The BEAUTY of allowing a lot of time for a BUTT is that if it finishes earlier than you wanted you can always just keep it in a cooler longer!!!
Wrapped in foil and a towel in a cooler and some have talked about you keeping it in there for hours with NO regrets.
Infact, it could be argued the longer the better.
So the moral of a BUTT cooking time IMO is to over allow time and they will always keep in a cooler till the desired target time of eating!!!

I have NEVER had a butt go bad on me yet, but I have had plenty that took a LOT longer than I thought they should.*


----------



## jonboat (Apr 8, 2010)

OK, I did my second ever smoke on Saturday (sorry no q-view on this one) - it was a 3.5 lb bonless Pork butt, and I had figured 4 1/2 - 5 hours going in.
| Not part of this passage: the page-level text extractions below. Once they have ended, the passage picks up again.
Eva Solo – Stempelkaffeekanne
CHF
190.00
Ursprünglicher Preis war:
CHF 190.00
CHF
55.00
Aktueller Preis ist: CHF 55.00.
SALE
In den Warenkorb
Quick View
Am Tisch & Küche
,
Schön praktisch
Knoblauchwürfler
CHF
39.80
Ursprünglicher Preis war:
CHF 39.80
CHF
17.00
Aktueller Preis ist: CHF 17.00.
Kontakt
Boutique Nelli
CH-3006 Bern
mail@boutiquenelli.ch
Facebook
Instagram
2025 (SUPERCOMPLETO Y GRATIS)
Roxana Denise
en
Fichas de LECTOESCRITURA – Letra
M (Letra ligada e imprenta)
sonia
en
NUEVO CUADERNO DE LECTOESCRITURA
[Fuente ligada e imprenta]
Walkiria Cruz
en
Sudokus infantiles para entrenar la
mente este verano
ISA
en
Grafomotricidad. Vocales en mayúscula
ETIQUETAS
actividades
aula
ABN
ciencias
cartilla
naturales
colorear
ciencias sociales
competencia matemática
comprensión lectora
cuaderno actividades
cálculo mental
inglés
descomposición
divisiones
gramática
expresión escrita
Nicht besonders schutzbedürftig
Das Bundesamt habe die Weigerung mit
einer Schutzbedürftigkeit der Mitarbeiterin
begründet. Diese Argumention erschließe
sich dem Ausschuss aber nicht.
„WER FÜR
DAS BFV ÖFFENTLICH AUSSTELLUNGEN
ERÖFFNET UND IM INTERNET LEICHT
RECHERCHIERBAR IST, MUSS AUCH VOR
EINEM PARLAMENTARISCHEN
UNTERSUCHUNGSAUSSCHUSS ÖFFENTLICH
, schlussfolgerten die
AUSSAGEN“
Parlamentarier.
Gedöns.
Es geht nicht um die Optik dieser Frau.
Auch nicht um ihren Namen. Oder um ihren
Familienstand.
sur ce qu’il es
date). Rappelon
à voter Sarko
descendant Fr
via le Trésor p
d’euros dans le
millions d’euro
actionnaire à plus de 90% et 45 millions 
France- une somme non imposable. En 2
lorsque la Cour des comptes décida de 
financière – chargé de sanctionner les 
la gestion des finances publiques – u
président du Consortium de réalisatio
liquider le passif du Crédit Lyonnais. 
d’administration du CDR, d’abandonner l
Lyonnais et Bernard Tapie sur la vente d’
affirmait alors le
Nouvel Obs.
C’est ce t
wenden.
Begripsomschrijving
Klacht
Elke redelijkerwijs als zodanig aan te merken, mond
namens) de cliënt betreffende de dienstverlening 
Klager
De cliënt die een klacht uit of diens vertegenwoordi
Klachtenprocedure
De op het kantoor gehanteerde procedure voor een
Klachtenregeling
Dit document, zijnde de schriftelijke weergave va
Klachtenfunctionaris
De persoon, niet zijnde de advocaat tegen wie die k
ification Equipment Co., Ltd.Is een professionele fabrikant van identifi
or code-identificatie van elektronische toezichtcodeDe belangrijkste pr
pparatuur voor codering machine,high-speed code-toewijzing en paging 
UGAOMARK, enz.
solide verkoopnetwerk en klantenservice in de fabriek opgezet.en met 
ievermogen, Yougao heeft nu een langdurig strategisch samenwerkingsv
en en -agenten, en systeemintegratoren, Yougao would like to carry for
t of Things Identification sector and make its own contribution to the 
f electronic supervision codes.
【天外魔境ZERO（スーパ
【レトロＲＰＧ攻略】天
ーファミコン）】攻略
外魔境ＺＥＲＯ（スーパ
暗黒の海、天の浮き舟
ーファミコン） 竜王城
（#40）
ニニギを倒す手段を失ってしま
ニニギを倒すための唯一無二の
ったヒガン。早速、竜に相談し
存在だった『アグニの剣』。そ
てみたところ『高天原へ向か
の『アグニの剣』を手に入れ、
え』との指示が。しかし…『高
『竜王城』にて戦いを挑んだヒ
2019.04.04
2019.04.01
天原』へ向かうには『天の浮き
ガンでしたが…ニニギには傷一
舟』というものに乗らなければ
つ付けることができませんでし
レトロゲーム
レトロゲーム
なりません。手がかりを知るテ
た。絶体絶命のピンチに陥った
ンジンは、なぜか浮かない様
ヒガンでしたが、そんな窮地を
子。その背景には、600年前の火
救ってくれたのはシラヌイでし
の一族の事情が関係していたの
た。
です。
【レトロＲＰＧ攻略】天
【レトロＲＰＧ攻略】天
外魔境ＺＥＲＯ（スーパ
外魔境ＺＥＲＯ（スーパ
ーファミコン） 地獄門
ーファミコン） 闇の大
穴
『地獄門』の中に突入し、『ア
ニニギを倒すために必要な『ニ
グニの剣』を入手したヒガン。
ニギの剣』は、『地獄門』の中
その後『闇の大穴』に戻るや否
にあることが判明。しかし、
I use an ecb, and had added the air holes to the charcoal bowl mod.  I used the minion method - and left the lid on for the first 4 1/2 hours - adding pre-lit charcoal whenever the temp started to drop.

Actual time to get to 165 for slicing...  7 hours. it seemed to hang right around 145 forever, before quickly going up right at the end.

Things I learned... ash build-up is a pain. turned out I had a ton of half-burned charcoal under a thick layer of ash - I should have been "stirring up the coals" to keep the temp up instead of adding more all the time. I actually ended up smothering the coals on the bottom with ash by adding way too much.

This brought home another lesson from the ecb mods page - put the legs on the outside and rest the coal-bowl on bricks. This mod makes it easy to stir up the coals for more heat, while leaving the lid on the smoker to keep in the heat.  This mod was completed later that same night.

I definitely think that thickness played a part too, this roast was almost round, and it took quite a while for the middle to heat up.

Anyhow, even though dinner was late, it was delicious, and I learned some valuable stuff from the experience.


----------



## mama's smoke (Apr 8, 2010)

Time sounds about right to me, as well.  My biggest mistake when I first began smoking was checking too often, thus extending the time.  You will find your thermometer invaluable.  Is it the ET-73?  That's a great little gadget.


----------



## dmccoy26 (Apr 8, 2010)

Yes the ET-73. Its the highest model I can current afford. Maybe I'll ask for the dual probe for christmas :)


----------